OpenLDAP multi master replication

1
votes

I am currently testing OpenLDAP multimaster replication on four nodes and I have few problems.

I follow this tutorial: setup-openldap-multi-master-replication-centos-7 and I succeeded with configuration for four node multimaster replication.

If I have all nodes alive, everything works fine, data are replicated between all four nodes. Even if I stop one/two/three nodes, do some changes on only life node, data are replicated to nodes, when they are started back.

But problem is if I stop and start slapd service on nodes ldap1, ldap2 and ldap3, while I do some "multiple" changes on node ldap4.

One of my scenario, where I have problems: On one node I start script, for inserts users in ldap

for (( i=1; i<=5000; i++ )); do

> addUser.ldif
echo "
dn: uid=ldaptest$i,ou=People,dc=test,dc=com
objectClass: top
objectClass: account
objectClass: posixAccount
objectClass: shadowAccount
cn: ldaptest
uid: ldaptest
uidNumber: 9988
gidNumber: 100
homeDirectory: /home/ldaptest
loginShell: /bin/bash
gecos: LDAP Replication Test User
userPassword: {crypt}x
shadowLastChange: 17058
shadowMin: 0
shadowMax: 99999
shadowWarning: 7
" >> addUser.ldif

ldapadd -x -w xxxxx-D "cn=Manager,dc=test,dc=com" -f addUser.ldif
done

All users are now in all DBs - everything is synchronized.

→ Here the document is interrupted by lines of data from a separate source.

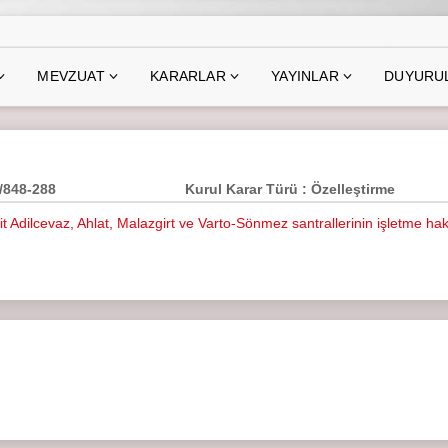
MEVZUAT
KARARLAR
YAYINLAR
DUYURU
7/848-288
Kurul Karar Türü : Özelleştirme
ait Adilcevaz, Ahlat, Malazgirt ve Varto-Sönmez santrallerinin işletme hak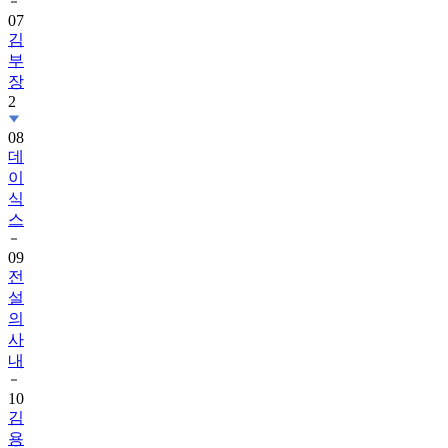
07
김
부
장
2
08
데
이
식
스
09
전
설
의
사
내
10
김
용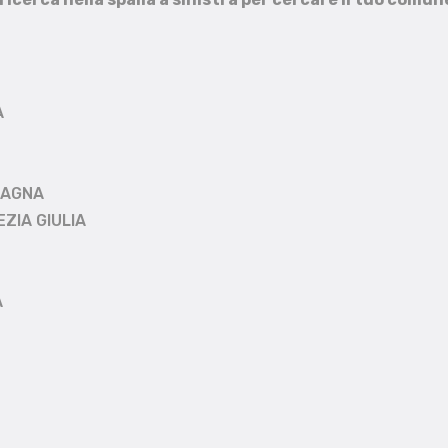
A
MAGNA
EZIA GIULIA
A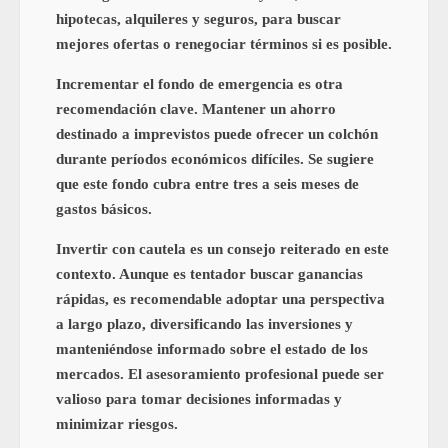
hipotecas, alquileres y seguros, para buscar
mejores ofertas o renegociar términos si es posible.
Incrementar el fondo de emergencia es otra
recomendación clave. Mantener un ahorro
destinado a imprevistos puede ofrecer un colchón
durante períodos económicos difíciles. Se sugiere
que este fondo cubra entre tres a seis meses de
gastos básicos.
Invertir con cautela es un consejo reiterado en este
contexto. Aunque es tentador buscar ganancias
rápidas, es recomendable adoptar una perspectiva
a largo plazo, diversificando las inversiones y
manteniéndose informado sobre el estado de los
mercados. El asesoramiento profesional puede ser
valioso para tomar decisiones informadas y
minimizar riesgos.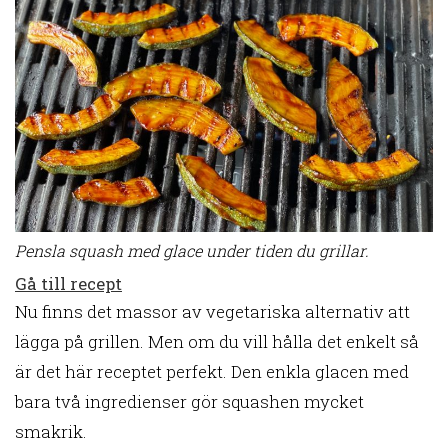
Pensla squash med glace under tiden du grillar.
Gå till recept
Nu finns det massor av vegetariska alternativ att
lägga på grillen. Men om du vill hålla det enkelt så
är det här receptet perfekt. Den enkla glacen med
bara två ingredienser gör squashen mycket
smakrik.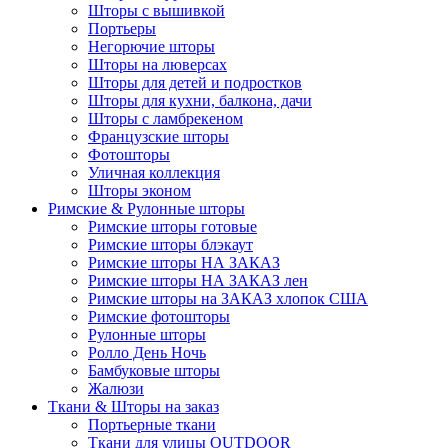
Шторы с вышивкой
Портьеры
Негорючие шторы
Шторы на люверсах
Шторы для детей и подростков
Шторы для кухни, балкона, дачи
Шторы с ламбрекеном
Французские шторы
Фотошторы
Уличная коллекция
Шторы эконом
Римские & Рулонные шторы
Римские шторы готовые
Римские шторы блэкаут
Римские шторы НА ЗАКАЗ
Римские шторы НА ЗАКАЗ лен
Римские шторы на ЗАКАЗ хлопок США
Римские фотошторы
Рулонные шторы
Ролло День Ночь
Бамбуковые шторы
Жалюзи
Ткани & Шторы на заказ
Портьерные ткани
Ткани для улицы OUTDOOR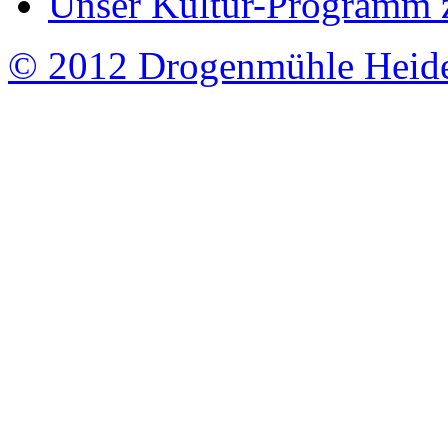
Unser Kultur-Programm 
© 2012 Drogenmühle Heid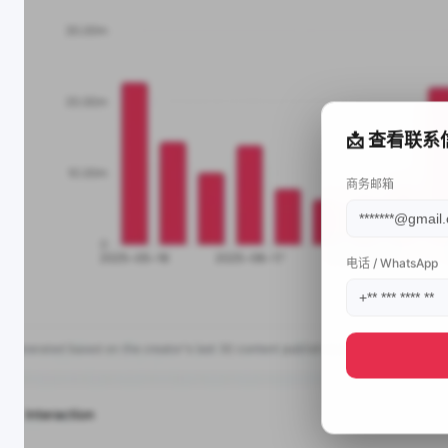
📩 查看联系
商务邮箱
电话 / WhatsApp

Then on one node I start script for deleting users:

for (( i=1; i<=5000; i++ )); do
        echo $i
        ldapdelete -w xxxxx-D "cn=Manager,dc=test,dc=com" -x "uid=ldaptest$i,ou=People,dc=test,dc=com"
done

and in that time I stop/start/stop/start slapd service on other three nodes. When script finished deleting, ldap database is no longer synchronized.

Command ldapsearch -x cn=ldaptest -b dc=test,dc=com |grep numEntries return:

    ldap1: numEntries: 648 
    ldap4: numEntries: 0 (node where script was running)
    ldap3: numEntries: 5
    ldap2  numEntries: 24

Is this behaviour normal for LDAP or is maybe something wrong with my configuration?

Process is the same as in tutorial, I just added other olcSyncRepl entries for replication. Something like: 

[root@ratitovec bkal]# cat ldap04_2.ldif
    dn: olcDatabase={2}hdb,cn=config
    changetype: modify
    add: olcSyncRepl
    olcSyncRepl: rid=004
      provider=ldap://192.168.26.180:389/
      bindmethod=simple
      binddn="cn=Manager,dc=test,dc=com"
      credentials=iskratel
      searchbase="dc=test,dc=com"
      scope=sub
      schemachecking=on
      type=refreshAndPersist
      retry="30 5 300 3"
      interval=00:00:01:00
    -

[root@ratitovec bkal]# ldapadd -Y EXTERNAL -H ldapi:/// -f ldap04_2.ldif

My first impression is, that ldap multimaster replication is not very reliable if nodes are restarted while we inserts or delete data in ldap db.

1
ldapopenldapmulti-master-replication

1 Answers

4
votes

Our experience with OpenLDAP multi master is that it is reliable with 2 ldap nodes. With 3 (probably also more nodes) replications goes wrong under a little stress. We could consequently reproduce this with Apache JMeter as test tool. Mainly delete actions gave the problem.

With 2 nodes the Apache JMeter test caused no problem at all with replication with a load of up to 8000 entries subsequently being added, read, changed and deleted as action in the testplan.